━━━━━ Given text
Thursday, June 22, 2006

Just Push Until It Breaks

Greetings and salutations.

The hits just keep on coming, loyal readers. Despite lacking any significant venom, this week’s batch of mail set a new record for the most number of deliberate insults I’ve recieved to date. Here are just a few of my favorites:

“entirely too arrogant to be considered entertaining…”
“…conceited…and dull.”
“bitterly condescending…”
“just useless” (short, but pointed)
“a jackass know-it-all”
“…probably a racist bigot” (WTF?)
“worst thing to happen to Roanoke’s musicians…” (since…what, exactly?)
“one gutless m*therf***er”

Inspiring. I’m waiting for that fateful day when someone calls me a “stupidhead” so I can print and frame the letter, retire, and enjoy the rest of my life in self-assured comfort. But until then, I remain your faithful Phantom. And as such, I took my ghostly self on a trip to see the much-hyped The Venus Transit Presents: Battle of the Bands. The 4-day event has been heavily promoted over the last 6 weeks, making waves back in May with controversy over it’s preliminary voting sessions.
━━━━━━━━━━
▸ What you will do:
**A.** According to the blog post, how many days does the Battle of the Bands event last?
**B.** Please repeat the blog post word for word from "Just Push Until" to "(short, but pointed)".
━━━━━ Records
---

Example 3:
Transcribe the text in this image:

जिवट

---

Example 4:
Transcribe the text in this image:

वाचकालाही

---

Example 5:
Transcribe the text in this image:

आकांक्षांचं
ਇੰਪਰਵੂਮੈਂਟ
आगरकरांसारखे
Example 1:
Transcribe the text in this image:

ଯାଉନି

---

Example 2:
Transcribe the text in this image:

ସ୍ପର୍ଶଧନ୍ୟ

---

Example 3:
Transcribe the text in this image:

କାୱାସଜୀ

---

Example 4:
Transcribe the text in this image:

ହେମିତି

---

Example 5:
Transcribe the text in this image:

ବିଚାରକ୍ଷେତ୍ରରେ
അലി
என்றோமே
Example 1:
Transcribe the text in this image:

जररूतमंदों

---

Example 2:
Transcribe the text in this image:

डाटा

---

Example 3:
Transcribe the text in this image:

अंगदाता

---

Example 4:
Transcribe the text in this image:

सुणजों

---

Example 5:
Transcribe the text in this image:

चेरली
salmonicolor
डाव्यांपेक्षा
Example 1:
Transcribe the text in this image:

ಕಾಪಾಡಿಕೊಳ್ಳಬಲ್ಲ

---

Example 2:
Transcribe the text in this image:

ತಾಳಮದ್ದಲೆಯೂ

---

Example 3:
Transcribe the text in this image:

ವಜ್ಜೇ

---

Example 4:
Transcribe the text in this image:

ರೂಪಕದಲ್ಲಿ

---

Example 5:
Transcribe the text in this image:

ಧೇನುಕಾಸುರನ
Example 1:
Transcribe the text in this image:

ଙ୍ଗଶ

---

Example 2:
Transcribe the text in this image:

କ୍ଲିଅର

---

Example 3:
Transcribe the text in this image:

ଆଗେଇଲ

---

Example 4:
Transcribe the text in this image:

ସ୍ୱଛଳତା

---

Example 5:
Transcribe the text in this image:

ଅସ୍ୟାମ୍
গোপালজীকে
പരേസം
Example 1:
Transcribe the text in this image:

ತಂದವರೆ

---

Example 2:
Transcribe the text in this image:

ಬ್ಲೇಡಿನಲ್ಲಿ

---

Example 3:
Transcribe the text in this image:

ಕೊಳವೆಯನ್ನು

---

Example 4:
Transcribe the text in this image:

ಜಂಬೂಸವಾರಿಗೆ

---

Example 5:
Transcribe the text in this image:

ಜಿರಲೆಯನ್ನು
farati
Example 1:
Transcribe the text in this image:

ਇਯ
━━━━━━━━━━
▸ Written answers:
**A.** 4 days

**B.**
Just Push Until It Breaks

Greetings and salutations.

The hits just keep on coming, loyal readers. Despite lacking any significant venom, this week’s batch of mail set a new record for the most number of deliberate insults I’ve recieved to date. Here are just a few of my favorites:

“entirely too arrogant to be considered entertaining…”
“…conceited…and dull.”
“bitterly condescending…”
“just useless” (short, but pointed)